TIL: Don’t forget your Web Manifest file

We’re primarily a web shop. We’re dipping our toes into mobile app development, but our collective expertise is in making products and services for the web. And like everyone else, our use of the web has shifted from our desktops and laptops to our phones.

As we’re creating and prototyping new ideas, we keep developing websites that we think might also be good apps. So a few of us are using “Add to Home Screen” on these products, which has mostly been great, but we ran into something annoying: we couldn’t figure out how to hide the Safari toolbars as we navigate this new website-as-app.

We’re all familiar with this hasn’t-been-updated-since-2016 document from Apple explaining the meta tags required to hide Safari user interface components:

<meta name="apple-mobile-web-app-capable" content="yes">
<meta name="apple-mobile-web-app-status-bar-style" content="default">
<!-- Not needed but suggested -->
<meta name="viewport" content="initial-scale=1, user-scalable=no, viewport-fit=cover, width=device-width">

However, even with those added to our whole app, once the user navigates away from the first page the Safari browser toolbars show up again. Maddening.

I’ll save you the hassle we had finding a solution: you need to include a Web Application Manifest file with a few parameters.

This json file is used by both mobile and desktop browsers to figure out how this new website-as-app should function. It’s also predictably not mentioned by Apple’s documentation, and the W3C spec is still just an editor’s draft. But it works!
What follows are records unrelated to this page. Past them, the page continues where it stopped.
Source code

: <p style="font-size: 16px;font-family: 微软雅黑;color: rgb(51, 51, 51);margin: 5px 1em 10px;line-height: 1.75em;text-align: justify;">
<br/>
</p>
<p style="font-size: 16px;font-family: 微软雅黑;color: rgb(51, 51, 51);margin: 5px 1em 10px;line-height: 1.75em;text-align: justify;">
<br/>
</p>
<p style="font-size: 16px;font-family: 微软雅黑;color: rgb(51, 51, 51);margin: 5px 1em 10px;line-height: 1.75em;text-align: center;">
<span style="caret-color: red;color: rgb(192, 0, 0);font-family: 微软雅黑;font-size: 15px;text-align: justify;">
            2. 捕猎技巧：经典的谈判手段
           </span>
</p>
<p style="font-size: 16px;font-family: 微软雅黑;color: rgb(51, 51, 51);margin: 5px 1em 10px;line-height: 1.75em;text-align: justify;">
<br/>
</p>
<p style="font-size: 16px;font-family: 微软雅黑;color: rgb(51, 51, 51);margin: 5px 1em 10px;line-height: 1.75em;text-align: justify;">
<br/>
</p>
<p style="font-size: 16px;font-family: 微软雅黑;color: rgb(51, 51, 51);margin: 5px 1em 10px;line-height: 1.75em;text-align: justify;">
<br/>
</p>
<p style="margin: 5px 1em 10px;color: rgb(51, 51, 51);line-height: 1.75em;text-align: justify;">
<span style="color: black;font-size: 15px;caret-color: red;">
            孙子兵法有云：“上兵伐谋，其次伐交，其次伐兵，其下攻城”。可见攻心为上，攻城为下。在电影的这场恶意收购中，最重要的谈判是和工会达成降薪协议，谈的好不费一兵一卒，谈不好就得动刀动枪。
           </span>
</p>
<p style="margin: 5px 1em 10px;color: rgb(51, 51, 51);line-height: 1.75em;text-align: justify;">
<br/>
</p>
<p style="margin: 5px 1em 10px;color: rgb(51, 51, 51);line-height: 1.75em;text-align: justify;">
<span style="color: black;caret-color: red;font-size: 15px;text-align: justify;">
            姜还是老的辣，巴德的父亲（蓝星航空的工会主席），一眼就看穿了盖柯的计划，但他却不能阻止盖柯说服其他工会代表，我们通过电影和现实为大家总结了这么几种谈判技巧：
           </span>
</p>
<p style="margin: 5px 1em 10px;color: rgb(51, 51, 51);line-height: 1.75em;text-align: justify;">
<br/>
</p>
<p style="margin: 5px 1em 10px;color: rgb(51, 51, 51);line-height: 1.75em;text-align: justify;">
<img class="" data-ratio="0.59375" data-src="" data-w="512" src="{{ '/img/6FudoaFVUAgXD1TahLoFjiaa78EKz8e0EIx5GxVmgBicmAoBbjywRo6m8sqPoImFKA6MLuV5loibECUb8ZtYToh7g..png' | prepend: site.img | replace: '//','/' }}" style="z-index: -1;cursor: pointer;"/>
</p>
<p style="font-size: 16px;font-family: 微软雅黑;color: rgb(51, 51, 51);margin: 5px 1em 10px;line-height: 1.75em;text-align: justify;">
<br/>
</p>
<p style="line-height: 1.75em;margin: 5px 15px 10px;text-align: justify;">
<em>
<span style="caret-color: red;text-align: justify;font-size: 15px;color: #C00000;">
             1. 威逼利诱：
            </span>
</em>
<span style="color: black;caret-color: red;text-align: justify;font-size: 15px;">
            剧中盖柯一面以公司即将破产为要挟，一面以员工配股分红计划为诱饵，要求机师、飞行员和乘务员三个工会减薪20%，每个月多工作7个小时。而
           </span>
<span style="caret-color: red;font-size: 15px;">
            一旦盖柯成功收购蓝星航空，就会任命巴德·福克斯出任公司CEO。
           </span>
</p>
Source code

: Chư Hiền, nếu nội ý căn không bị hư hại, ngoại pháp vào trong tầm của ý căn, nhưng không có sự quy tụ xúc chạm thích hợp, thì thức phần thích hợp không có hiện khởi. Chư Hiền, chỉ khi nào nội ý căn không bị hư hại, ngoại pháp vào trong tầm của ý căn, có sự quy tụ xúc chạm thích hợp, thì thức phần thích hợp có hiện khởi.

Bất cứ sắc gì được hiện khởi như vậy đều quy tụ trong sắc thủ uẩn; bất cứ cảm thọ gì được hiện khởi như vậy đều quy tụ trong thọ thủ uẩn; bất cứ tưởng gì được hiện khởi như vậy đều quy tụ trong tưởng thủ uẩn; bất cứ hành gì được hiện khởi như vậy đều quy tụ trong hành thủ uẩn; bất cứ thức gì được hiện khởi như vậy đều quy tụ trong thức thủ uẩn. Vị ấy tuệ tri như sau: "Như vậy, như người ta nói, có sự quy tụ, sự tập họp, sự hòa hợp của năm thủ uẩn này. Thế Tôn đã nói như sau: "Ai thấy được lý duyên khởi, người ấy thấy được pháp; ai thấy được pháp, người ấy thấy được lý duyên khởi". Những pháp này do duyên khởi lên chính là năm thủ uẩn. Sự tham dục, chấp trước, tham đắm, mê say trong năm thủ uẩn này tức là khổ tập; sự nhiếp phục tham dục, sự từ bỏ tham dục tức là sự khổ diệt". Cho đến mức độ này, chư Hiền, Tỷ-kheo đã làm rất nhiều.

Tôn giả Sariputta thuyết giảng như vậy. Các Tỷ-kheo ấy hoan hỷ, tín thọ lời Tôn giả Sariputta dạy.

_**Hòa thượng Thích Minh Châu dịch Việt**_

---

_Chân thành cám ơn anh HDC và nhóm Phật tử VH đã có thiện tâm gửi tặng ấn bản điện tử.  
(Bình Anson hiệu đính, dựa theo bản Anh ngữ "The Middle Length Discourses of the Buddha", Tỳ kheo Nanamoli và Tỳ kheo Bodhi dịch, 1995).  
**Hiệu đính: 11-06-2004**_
There’s a number of parameters you can add to this file, but these are the ones that solved our problem:

{
"display": "standalone",
"scope": "https://your.app.url/"
}

The display tells the browser to treat this as a standalone application, with no browser window ui. The scope tells the browser which URLs in the app should be treated as standalone. Easy peasy.

Now that you have this file, I’d also suggest adding more helpful parameters like a name, icons, launch image, etc. The Mozilla documentation is pretty thorough and helpful.